What the exercise asks :: Lines in which "primary" appears should be pulled from the data below.
○ ○ ○
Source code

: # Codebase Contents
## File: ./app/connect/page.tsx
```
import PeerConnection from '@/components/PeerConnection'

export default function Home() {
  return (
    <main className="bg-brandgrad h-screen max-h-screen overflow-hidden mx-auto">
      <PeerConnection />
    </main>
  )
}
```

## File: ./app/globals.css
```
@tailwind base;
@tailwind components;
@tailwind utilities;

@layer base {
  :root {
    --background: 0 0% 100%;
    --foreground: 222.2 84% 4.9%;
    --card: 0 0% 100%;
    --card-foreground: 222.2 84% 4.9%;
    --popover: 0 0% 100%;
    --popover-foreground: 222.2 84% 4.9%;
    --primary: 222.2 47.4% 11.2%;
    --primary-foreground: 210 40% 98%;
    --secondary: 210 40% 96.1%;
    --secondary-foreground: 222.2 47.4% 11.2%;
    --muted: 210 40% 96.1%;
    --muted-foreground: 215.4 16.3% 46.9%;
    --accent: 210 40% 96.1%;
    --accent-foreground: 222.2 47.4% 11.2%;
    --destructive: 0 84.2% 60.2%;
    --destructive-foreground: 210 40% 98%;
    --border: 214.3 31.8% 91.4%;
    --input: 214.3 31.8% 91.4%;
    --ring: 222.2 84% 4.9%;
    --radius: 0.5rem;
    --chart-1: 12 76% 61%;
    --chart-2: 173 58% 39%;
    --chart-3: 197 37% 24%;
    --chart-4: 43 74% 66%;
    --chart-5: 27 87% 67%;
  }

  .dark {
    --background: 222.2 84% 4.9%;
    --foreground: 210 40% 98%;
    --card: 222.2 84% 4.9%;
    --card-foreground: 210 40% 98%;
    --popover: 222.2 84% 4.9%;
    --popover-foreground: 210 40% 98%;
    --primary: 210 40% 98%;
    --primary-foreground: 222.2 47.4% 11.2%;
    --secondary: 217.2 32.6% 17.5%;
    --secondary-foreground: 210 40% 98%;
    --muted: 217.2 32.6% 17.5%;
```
○ ○ ○
Output for this exercise ::
    --primary: 222.2 47.4% 11.2%;
    --primary-foreground: 210 40% 98%;
    --primary: 210 40% 98%;
    --primary-foreground: 222.2 47.4% 11.2%;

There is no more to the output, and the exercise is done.